Ses Paysages et per­son­nages se com­posent de huit ensem­bles se ter­mi­nant par une tab­u­la rasa. On pense aux paysages musi­caux d’Arvo Pärt. D’autant que cela com­mence par Les étoiles du fir­ma­ment, instances de l’aube, et s’élance dans l’exil d’une larme. Ce recueil est un très bel édi­fice dont l’ouverture est pleine d’un humour assez rare en poésie. Du moins, d’un humour réus­si. Car il existe de nom­breuses niais­eries aux pré­ten­tions poéti­co humoris­tiques qui n’amusent per­son­ne.
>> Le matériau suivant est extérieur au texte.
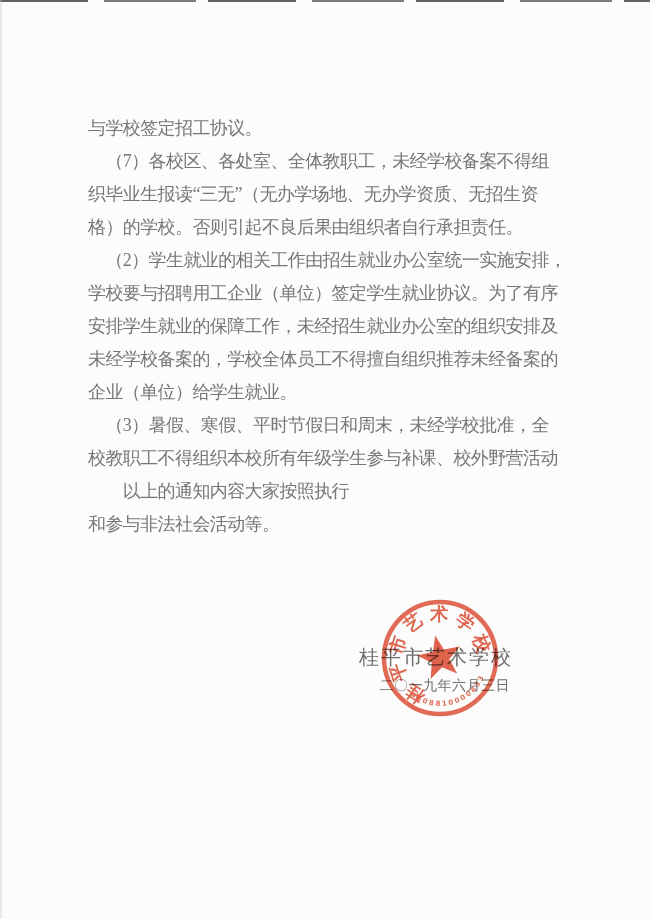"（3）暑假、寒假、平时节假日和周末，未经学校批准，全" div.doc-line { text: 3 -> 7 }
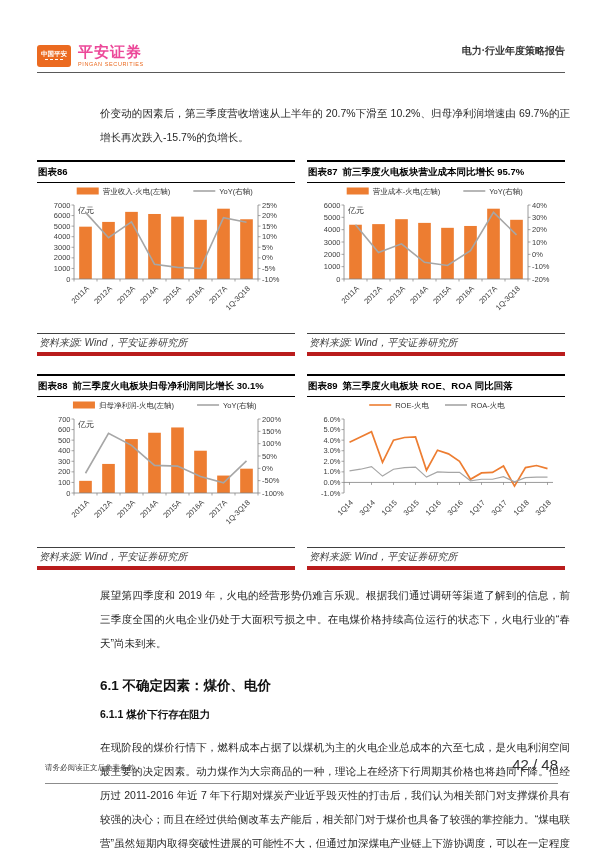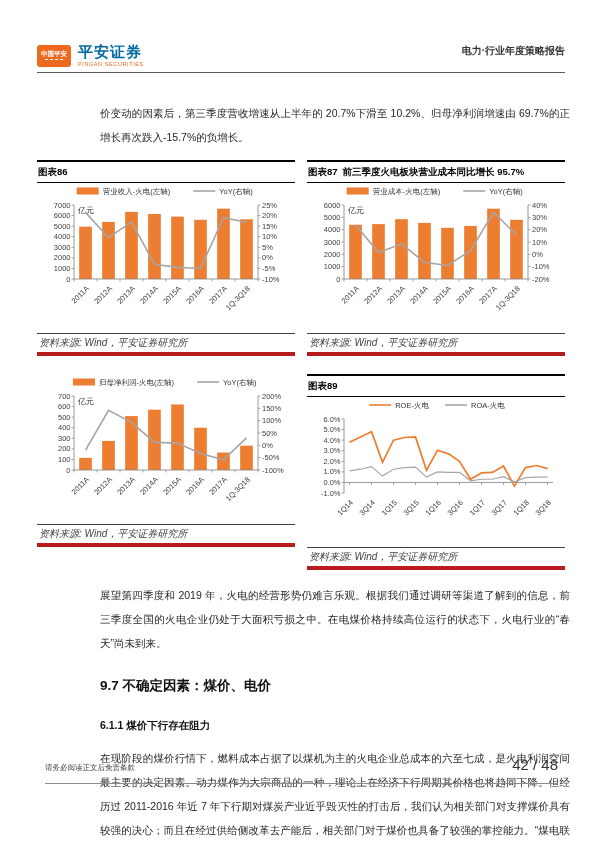"平安证券" .brand-cn { color: #0369a1 -> #ec4899 }
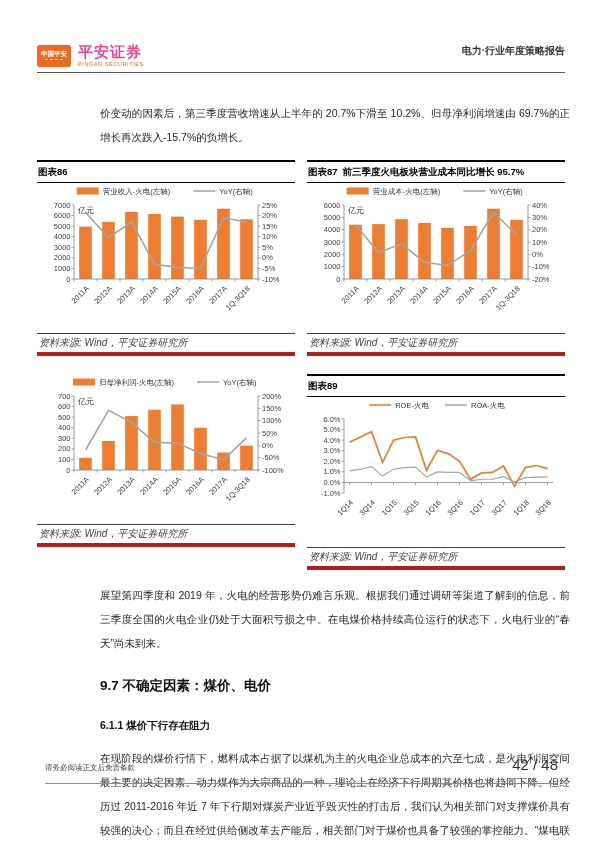"图表88" div.fig-head { html: none -> <div> <span>图表88</span> <span>前三季度火电板块归母净利润同比增长 30.1%</span> </div> }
Comme Bre­ton autre­fois, Ran­court n’ignore pas que l’humour n’est pas seule­ment drôle. Qu’il est fort sérieux. Où saine grav­ité. Ran­court par­le de la pro­fondeur de ce qui est :

Il ne faut pas bouger
le temps en silence
ramène l’éternité
au plus cœur de l’instant

Une poésie qui se lit comme les sec­ouss­es ryth­mées d’un chant de l’origine, ou des origines :

De longs espaces
Sépareront
A grands fracas

A grande douleur

A con­tre-courbe dans l’épaisseur du temps

On pense alors aux visions en spi­rale de Gilbert-Lecomte et à l’aventure du Grand Jeu, pour l’heure occultée. Inter­ro­ga­tions sur ce que nous sommes. Et d’où nous venons.

Avant la connaissance

C’était avant la connaissance
il n’y avait que la genèse pour avoir eu lieu

encore était-elle juchée à bout de ciel
avec ses coqs à cuire et ses soleils de course

c’était à fleur de terre
à ras de marais

il était encore temps de rep­longer la tête
de renon­cer à comprendre

qui sait la vie elle-même
serait peut-être passée inaperçue

Tout au long de la lec­ture de ce beau recueil s’impose une ligne de force poé­tique : l’intensité de l’instant est une néces­sité orig­inelle de l’homme. Et c’est dans cette inten­sité qu’il y a de l’humain.